INSTRUCTIONS TO FOLLOW —
Swap "document elements" for "page elements" in the lines from the start of the records through the line with "text_box [650, 566, 700, 616]", leaving everything else as it is, and give back only those lines.

DATA FOR THIS TASK —
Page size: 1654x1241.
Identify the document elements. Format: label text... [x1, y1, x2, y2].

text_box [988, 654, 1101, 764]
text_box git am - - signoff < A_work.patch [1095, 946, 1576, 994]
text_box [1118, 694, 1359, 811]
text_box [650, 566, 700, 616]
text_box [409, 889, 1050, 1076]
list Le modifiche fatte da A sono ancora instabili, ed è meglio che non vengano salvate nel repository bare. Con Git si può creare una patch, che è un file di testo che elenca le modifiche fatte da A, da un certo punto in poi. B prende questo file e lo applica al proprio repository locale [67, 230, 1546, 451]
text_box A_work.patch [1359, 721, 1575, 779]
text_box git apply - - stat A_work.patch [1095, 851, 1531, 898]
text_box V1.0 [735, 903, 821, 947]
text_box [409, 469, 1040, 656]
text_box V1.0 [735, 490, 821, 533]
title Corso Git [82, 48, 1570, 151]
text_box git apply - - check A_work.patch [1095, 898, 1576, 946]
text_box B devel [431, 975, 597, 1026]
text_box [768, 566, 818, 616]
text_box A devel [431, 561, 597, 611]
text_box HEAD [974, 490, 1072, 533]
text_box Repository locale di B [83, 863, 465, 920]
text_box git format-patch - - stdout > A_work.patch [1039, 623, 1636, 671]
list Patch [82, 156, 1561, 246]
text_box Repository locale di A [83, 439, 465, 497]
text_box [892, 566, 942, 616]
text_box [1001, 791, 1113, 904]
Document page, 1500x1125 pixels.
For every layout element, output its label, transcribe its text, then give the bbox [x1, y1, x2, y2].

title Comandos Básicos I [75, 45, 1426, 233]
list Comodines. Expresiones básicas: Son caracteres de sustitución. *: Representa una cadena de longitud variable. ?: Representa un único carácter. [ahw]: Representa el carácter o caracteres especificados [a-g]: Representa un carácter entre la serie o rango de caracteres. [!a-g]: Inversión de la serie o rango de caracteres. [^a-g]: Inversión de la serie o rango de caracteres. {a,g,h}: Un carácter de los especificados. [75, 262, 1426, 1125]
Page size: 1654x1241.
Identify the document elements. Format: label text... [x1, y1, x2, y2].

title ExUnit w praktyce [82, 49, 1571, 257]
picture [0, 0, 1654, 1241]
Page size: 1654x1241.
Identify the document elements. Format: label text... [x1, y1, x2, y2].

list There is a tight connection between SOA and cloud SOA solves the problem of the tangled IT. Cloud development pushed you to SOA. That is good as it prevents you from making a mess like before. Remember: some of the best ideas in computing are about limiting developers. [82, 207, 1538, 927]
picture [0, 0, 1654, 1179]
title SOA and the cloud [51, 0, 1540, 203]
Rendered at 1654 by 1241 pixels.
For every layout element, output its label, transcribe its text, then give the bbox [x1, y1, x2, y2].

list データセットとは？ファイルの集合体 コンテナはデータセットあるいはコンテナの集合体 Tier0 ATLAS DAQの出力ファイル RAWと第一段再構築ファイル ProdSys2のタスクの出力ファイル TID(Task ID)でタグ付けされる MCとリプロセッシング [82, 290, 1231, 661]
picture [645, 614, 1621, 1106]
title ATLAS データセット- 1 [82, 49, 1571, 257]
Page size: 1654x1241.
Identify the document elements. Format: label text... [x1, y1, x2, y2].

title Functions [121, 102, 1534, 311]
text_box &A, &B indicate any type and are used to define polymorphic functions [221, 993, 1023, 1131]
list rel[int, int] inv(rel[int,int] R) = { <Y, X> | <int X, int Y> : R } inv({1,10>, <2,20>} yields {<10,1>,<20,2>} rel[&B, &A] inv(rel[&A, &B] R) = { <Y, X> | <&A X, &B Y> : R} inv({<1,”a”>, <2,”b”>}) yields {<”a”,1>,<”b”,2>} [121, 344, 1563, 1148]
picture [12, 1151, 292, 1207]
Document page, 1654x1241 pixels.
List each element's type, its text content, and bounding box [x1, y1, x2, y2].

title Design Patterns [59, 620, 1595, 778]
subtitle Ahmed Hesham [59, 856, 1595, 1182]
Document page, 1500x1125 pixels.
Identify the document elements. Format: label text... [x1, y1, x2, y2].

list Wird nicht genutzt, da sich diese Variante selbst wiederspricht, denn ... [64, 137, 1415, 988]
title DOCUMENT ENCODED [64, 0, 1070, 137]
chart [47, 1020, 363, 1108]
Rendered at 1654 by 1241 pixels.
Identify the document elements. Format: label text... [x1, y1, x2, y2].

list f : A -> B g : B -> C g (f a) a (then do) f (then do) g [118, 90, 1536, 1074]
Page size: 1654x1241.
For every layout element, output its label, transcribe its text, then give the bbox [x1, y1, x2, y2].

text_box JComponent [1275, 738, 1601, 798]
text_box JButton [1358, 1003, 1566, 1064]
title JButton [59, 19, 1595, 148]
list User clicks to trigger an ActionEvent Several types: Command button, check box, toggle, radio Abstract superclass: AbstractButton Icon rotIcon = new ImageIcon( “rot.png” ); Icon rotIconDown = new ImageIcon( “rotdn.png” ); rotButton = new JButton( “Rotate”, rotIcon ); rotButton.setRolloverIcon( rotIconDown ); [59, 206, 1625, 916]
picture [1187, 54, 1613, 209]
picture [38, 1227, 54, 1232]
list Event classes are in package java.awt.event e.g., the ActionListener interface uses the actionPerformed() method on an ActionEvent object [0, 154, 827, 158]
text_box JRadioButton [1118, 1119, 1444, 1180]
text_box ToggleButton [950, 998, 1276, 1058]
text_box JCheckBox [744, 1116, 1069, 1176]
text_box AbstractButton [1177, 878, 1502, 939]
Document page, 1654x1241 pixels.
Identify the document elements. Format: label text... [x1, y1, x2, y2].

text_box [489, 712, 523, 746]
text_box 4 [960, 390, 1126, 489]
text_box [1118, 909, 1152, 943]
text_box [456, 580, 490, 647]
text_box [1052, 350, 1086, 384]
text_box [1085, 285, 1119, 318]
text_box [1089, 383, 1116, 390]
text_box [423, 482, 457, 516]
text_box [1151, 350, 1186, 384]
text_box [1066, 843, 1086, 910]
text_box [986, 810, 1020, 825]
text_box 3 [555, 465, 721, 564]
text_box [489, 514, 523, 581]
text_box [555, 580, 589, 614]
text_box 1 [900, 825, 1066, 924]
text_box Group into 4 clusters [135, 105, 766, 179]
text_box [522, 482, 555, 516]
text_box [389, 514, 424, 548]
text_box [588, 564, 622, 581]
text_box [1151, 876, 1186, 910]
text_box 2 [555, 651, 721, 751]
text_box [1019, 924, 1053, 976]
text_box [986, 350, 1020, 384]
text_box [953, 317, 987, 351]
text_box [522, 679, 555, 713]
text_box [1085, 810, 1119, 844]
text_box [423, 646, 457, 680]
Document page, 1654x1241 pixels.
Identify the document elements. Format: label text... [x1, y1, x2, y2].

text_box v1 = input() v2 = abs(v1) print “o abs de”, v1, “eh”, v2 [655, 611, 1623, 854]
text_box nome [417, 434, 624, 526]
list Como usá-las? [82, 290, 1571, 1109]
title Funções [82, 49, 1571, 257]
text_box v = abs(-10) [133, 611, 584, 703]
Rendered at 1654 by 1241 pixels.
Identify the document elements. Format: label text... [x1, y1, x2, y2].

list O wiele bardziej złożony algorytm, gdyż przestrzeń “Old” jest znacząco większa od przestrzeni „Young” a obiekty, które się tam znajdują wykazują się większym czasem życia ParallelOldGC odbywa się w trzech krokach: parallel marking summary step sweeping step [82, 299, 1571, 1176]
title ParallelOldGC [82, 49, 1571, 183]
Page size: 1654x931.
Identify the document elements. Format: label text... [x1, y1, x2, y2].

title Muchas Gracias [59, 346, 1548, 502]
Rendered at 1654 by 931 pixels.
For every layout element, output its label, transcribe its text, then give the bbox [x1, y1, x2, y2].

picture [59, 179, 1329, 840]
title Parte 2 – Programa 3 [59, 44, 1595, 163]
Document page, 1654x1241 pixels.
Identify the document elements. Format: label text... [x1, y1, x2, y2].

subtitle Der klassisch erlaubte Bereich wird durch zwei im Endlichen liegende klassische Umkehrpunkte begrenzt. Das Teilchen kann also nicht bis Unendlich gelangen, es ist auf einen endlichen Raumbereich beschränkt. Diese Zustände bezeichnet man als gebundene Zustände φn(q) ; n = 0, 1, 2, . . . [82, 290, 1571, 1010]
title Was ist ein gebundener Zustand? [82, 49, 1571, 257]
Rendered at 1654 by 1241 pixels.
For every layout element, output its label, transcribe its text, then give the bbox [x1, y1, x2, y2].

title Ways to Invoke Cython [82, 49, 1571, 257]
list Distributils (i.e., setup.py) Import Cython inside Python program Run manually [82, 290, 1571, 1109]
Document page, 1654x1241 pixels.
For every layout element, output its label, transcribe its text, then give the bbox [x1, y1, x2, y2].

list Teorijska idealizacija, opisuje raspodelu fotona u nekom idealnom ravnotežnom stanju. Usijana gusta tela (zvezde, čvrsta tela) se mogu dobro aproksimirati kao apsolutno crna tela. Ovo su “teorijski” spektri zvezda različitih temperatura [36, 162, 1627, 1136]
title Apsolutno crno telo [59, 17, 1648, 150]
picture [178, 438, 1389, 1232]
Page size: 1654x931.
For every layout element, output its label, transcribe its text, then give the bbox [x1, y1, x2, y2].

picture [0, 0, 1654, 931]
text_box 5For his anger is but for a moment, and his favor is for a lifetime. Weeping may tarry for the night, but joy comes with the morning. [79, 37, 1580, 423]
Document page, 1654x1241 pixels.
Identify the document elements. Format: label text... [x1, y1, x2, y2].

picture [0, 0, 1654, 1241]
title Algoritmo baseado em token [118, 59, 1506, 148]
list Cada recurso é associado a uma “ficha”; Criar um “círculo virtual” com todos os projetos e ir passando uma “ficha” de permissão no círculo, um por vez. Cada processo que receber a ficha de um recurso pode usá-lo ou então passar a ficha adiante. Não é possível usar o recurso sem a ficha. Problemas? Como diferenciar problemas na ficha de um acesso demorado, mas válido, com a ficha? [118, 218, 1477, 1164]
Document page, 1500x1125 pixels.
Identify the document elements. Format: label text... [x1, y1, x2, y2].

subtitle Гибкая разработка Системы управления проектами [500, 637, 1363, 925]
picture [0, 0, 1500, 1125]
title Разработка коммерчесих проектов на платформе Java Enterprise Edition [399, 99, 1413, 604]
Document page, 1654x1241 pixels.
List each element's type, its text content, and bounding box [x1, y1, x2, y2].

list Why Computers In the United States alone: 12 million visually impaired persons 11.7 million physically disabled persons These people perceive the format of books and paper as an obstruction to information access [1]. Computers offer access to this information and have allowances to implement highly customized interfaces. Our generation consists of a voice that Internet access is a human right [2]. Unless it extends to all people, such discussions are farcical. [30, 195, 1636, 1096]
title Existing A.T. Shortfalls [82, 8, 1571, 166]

RESULT BELOW —
Page size: 1654x1241.
Identify the page elements. Format: label text... [x1, y1, x2, y2].

text_box [988, 654, 1101, 764]
text_box git am - - signoff < A_work.patch [1095, 946, 1576, 994]
text_box [1118, 694, 1359, 811]
text_box [650, 566, 700, 616]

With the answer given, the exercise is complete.